Askunessippi Playtest

The Thames River, which meets the Avon River in Stratford Ontario, is called Askunessippi (Anishinaabe language: Eshkani-ziibi, "the antlered river") by the Odawa and Ojibwa inhabitants, who together with the Neutrals have lived in the area since before Europeans arrived. We were in Stratford at the HotLead Convention last weekend and got a chance to run some new players through the Flint and Feather rules.



We set up three games side by side on a 5' x 12' table space. The players were very interested in playing, most having a genuine interest in the period we are depicting with the rules. Many others stopped by the table or watched the game with peeked interest. With my trusty comrade Kurt we set about to teach the rules and give them a real test as to play ability and speed. Each player was given eight warriors and the two sides were lined up opposite each other and told to dispatch their enemies.

I believe the games were a success. The players were able to quickly pick up the rules and soon they were running melees with the cards in a successful manner on their own. The games also took less than two hours to complete, even while learning the rules and waiting on the two game masters to answer questions at times. It is good to finally have these rules to a playable pitch.

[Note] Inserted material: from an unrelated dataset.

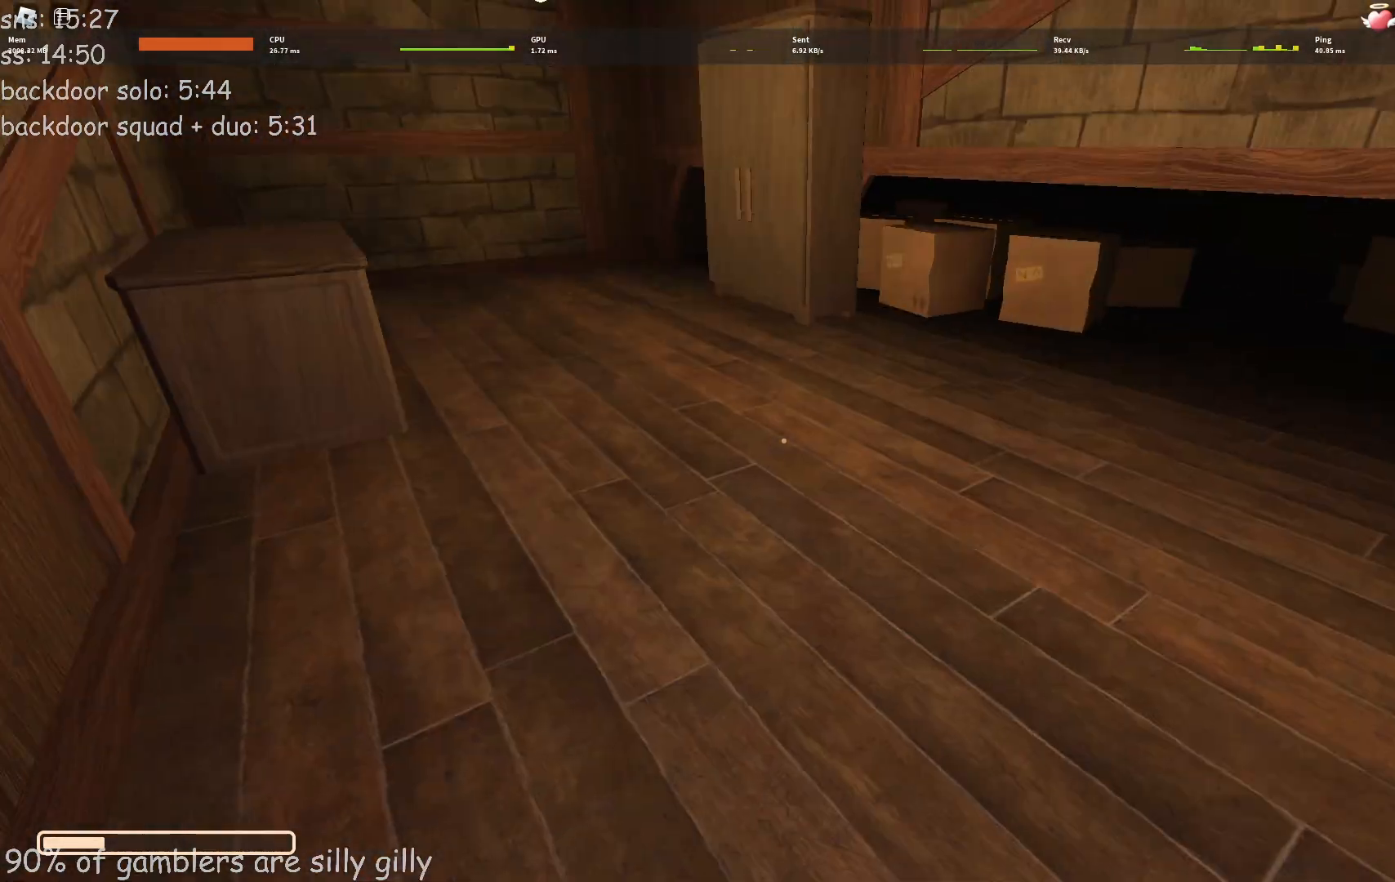
{"keys": ["w"], "events": [[100, "a", "down"], [100, "d", "up"], [150, "w", "up"], [367, "w", "down"], [450, "a", "up"]]}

Some concerns were raised with the players in two areas. The first was the concern over the turn sequence. It seemed to be a bit tricky for the players to understand the move, reaction, move then switch phasing player and the second player moves, there is a reaction by player one and then the second player finishes the turn. Remembering where they were in the turn seemed to be a stumbling block. It was when I recalled that we have been using a "phasing" player marker in our test games and then provided the players with a multi sided die as a turn marker, that the problem went away. So in following up with Bob after the game we asked for a phasing player token of some kind to be created, and now we will have another item to add to our kickstarter.

The second issue seemed to be with the Nerve test rules, which are used at the conclusion of a melee. It seemed the players kept having to check with the game master to read the chart which encompasses this process. It seems like we need to come up with something more intuitive for this test. So I have an idea already worked out to try about using Nerve markers during the fight. More on this when I test them out.



The next step will be to playtest the new shaman rules and then on to a full campaign. We should have this stuff all wrapped up in time for Historicon which is our goal at this point.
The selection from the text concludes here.